Every concern has exactly one canonical module. Adding categories, vision providers, or scrapers means editing one file.

Configuration

Settings live in .env. The dashboard's Settings tab edits the same file from the browser, so you don't need to leave the UI to add a key. Required only for the providers you'll use:

GROQ_API_KEY — for the balanced-groq worker (cloud, fast, handles NSFW)
LMSTUDIO_PRIMARY_URL — for balanced-lm / lm-autodetect (defaults to http://127.0.0.1:1234)
CIVITAI_API_KEY — for the Civitai scrapers
TWITTER_COOKIES — for X/Twitter (cookie-based, no OAuth)
DISCORD_BOT_TOKEN + DISCORD_CHANNELS_JSON — for Discord

Quality thresholds:

VISION_OVR_MIN_SCORE — minimum craft-quality score (0-100) below which images go to DISCARD.
VISION_REL_MIN_SCORE — minimum topic-relevance score (0-100). Same threshold semantics.

Neither applies to images classified as NSFW — those land in the NSFW/ bucket regardless of score.

Prompt-less ingest + auto-captioning (Vision tab toggles, also .env keys):

REQUIRE_PROMPT — true (default) keeps the existing MIN_PROMPT_LENGTH gate; set false to let scrapers queue images that have no prompt at all (gallery-dl, local folders, etc.).
AUTO_CAPTION_ENABLED — when true, the vision worker emits a training-ready caption in the same call that classifies the image. The caption gets written to the image's .txt.
AUTO_CAPTION_STYLE — one of sd_prompt (default, comma-separated SD/Flux prompt), booru_tags (lowercase_underscored), or natural_language (1-3 sentences).
AUTO_CAPTION_OVERWRITE — false (default) preserves an existing source-side prompt; true regenerates .txt for every image regardless.

gallery-dl scraper:

GALLERY_DL_ENABLED — toggle for the URL-based scraper backed by gallery-dl.
GALLERY_DL_URLS — newline or comma separated URLs (Pixiv profiles, booru tag pages, DeviantArt galleries, etc.).
GALLERY_DL_LIMIT_PER_URL — cap per URL (default 50).
GALLERY_DL_COOKIES_FILE — Netscape cookies.txt path; required for login-walled sites.
GALLERY_DL_CONFIG_PATH — optional extra gallery-dl JSON config layered on top of cull's defaults.

FAQ

Why no Redis? Because the filesystem is already a queue. image.jpg.processing is the lock; os.rename is atomic on every platform that matters; the supervisor's stale-processing sweep recovers from crashes on restart. cull runs on a Raspberry Pi if you want it to.

Why force a JSON schema on every backend? Because vision models love to reply with <think>...</think> blocks, markdown fences, or "I'd be happy to help!" prefixes that break regex parsers. The schema constraint moves the problem one layer down — the model literally cannot emit invalid output. Adding a new backend is reduced to the API call shape.

What is the "Watermarked" category? A photo that passes every other gate (photoreal, real human, scores above threshold, not NSFW) but the model flagged a watermark. The shot is salvageable if you remove the overlay; the bucket exists so you don't lose those to DISCARD.
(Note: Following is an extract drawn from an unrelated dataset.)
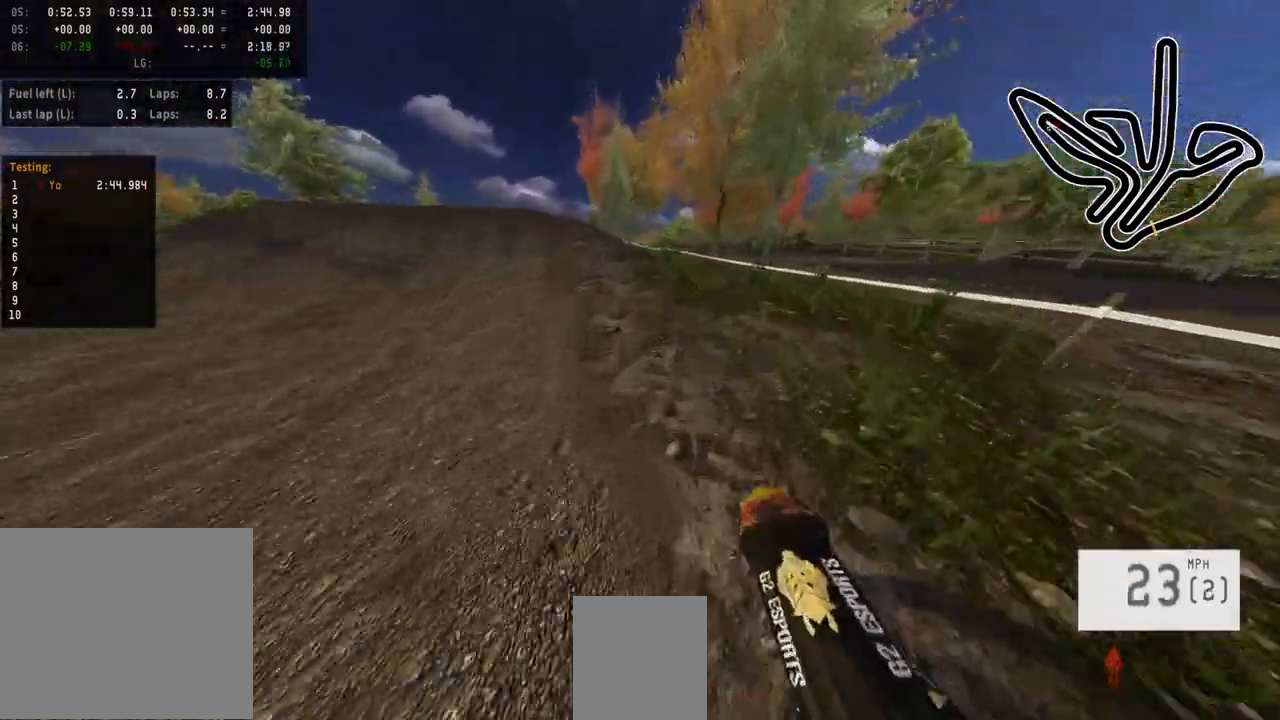
{"buttons": ["R2"], "left_stick": "center", "right_stick": "center", "events": [[200, "right_stick", "center"], [267, "left_stick", "center"]]}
How do I add a new scraper? Copy pipeline_code/scraper_civitai.py, swap the API specifics, register in run_pipeline.compute_desired_agents, add a row in _STATIC_SCRAPERS so it shows up as a toggle. The SeenStore and credentials helpers handle dedup and key resolution.

How do I switch LM Studio endpoints without restarting? You can't fully — endpoint config is read at worker spawn. But you can hot-swap the loaded model via the dashboard's Vision tab without touching the supervisor.

Where does my data live? data/ next to the repo by default (data/queue/<slug>/<source>/, data/sorted/<slug>/<category>/<source>/). Set PIPELINE_BASE_DIR in .env to put it on a different disk. The path lives in one module, paths.py.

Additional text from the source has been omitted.